**What the task asks**
Rewrite every line of the items below as a JSON list of strings, one string per line, omitting blank lines.

**Saved entries**
-- Opening Marker --

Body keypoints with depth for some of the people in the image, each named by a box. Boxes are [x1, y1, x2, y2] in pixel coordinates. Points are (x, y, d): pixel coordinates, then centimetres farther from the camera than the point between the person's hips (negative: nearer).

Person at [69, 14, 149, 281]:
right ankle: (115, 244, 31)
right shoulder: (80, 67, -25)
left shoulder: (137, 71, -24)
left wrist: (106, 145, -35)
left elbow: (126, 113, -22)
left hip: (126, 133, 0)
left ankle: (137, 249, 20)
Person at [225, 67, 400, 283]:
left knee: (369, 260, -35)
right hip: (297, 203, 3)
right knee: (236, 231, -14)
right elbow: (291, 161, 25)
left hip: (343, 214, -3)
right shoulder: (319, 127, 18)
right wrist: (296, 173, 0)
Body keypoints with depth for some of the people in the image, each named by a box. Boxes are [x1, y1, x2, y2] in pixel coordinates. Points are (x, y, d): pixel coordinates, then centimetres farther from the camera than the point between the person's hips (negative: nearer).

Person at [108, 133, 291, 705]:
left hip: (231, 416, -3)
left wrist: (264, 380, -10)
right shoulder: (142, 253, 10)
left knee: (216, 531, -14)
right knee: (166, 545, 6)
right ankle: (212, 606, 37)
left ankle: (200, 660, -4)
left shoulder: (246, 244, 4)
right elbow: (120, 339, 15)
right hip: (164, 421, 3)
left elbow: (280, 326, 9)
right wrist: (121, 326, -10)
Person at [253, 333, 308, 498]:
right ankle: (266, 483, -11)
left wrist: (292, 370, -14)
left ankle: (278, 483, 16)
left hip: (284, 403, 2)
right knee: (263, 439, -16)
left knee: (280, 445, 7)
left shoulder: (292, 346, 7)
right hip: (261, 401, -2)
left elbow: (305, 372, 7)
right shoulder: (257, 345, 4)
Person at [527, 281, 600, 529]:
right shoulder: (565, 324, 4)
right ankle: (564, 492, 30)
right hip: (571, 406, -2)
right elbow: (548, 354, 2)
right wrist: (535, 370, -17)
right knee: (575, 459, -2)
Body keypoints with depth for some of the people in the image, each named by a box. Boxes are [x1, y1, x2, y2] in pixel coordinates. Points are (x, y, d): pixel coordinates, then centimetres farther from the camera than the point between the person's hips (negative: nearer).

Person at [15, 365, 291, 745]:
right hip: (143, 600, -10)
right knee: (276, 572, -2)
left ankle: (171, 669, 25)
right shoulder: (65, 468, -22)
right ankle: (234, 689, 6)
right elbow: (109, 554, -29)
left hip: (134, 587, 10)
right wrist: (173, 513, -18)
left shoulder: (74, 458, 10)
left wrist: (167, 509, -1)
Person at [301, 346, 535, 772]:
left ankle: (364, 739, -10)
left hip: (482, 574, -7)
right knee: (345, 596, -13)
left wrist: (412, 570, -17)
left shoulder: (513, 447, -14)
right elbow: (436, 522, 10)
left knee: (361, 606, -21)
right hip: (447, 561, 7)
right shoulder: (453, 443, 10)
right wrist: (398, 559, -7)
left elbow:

-- Closing Marker --

**Solution for this task**
[
  "Body keypoints with depth for some of the people in the image, each named by a box. Boxes are [x1, y1, x2, y2] in pixel coordinates. Points are (x, y, d): pixel coordinates, then centimetres farther from the camera than the point between the person's hips (negative: nearer).",
  "Person at [69, 14, 149, 281]:",
  "right ankle: (115, 244, 31)",
  "right shoulder: (80, 67, -25)",
  "left shoulder: (137, 71, -24)",
  "left wrist: (106, 145, -35)",
  "left elbow: (126, 113, -22)",
  "left hip: (126, 133, 0)",
  "left ankle: (137, 249, 20)",
  "Person at [225, 67, 400, 283]:",
  "left knee: (369, 260, -35)",
  "right hip: (297, 203, 3)",
  "right knee: (236, 231, -14)",
  "right elbow: (291, 161, 25)",
  "left hip: (343, 214, -3)",
  "right shoulder: (319, 127, 18)",
  "right wrist: (296, 173, 0)",
  "Body keypoints with depth for some of the people in the image, each named by a box. Boxes are [x1, y1, x2, y2] in pixel coordinates. Points are (x, y, d): pixel coordinates, then centimetres farther from the camera than the point between the person's hips (negative: nearer).",
  "Person at [108, 133, 291, 705]:",
  "left hip: (231, 416, -3)",
  "left wrist: (264, 380, -10)",
  "right shoulder: (142, 253, 10)",
  "left knee: (216, 531, -14)",
  "right knee: (166, 545, 6)",
  "right ankle: (212, 606, 37)",
  "left ankle: (200, 660, -4)",
  "left shoulder: (246, 244, 4)",
  "right elbow: (120, 339, 15)",
  "right hip: (164, 421, 3)",
  "left elbow: (280, 326, 9)",
  "right wrist: (121, 326, -10)",
  "Person at [253, 333, 308, 498]:",
  "right ankle: (266, 483, -11)",
  "left wrist: (292, 370, -14)",
  "left ankle: (278, 483, 16)",
  "left hip: (284, 403, 2)",
  "right knee: (263, 439, -16)",
  "left knee: (280, 445, 7)",
  "left shoulder: (292, 346, 7)",
  "right hip: (261, 401, -2)",
  "left elbow: (305, 372, 7)",
  "right shoulder: (257, 345, 4)",
  "Person at [527, 281, 600, 529]:",
  "right shoulder: (565, 324, 4)",
  "right ankle: (564, 492, 30)",
  "right hip: (571, 406, -2)",
  "right elbow: (548, 354, 2)",
  "right wrist: (535, 370, -17)",
  "right knee: (575, 459, -2)",
  "Body keypoints with depth for some of the people in the image, each named by a box. Boxes are [x1, y1, x2, y2] in pixel coordinates. Points are (x, y, d): pixel coordinates, then centimetres farther from the camera than the point between the person's hips (negative: nearer).",
  "Person at [15, 365, 291, 745]:",
  "right hip: (143, 600, -10)",
  "right knee: (276, 572, -2)",
  "left ankle: (171, 669, 25)",
  "right shoulder: (65, 468, -22)",
  "right ankle: (234, 689, 6)",
  "right elbow: (109, 554, -29)",
  "left hip: (134, 587, 10)",
  "right wrist: (173, 513, -18)",
  "left shoulder: (74, 458, 10)",
  "left wrist: (167, 509, -1)",
  "Person at [301, 346, 535, 772]:",
  "left ankle: (364, 739, -10)",
  "left hip: (482, 574, -7)",
  "right knee: (345, 596, -13)",
  "left wrist: (412, 570, -17)",
  "left shoulder: (513, 447, -14)",
  "right elbow: (436, 522, 10)",
  "left knee: (361, 606, -21)",
  "right hip: (447, 561, 7)",
  "right shoulder: (453, 443, 10)",
  "right wrist: (398, 559, -7)",
  "left elbow:"
]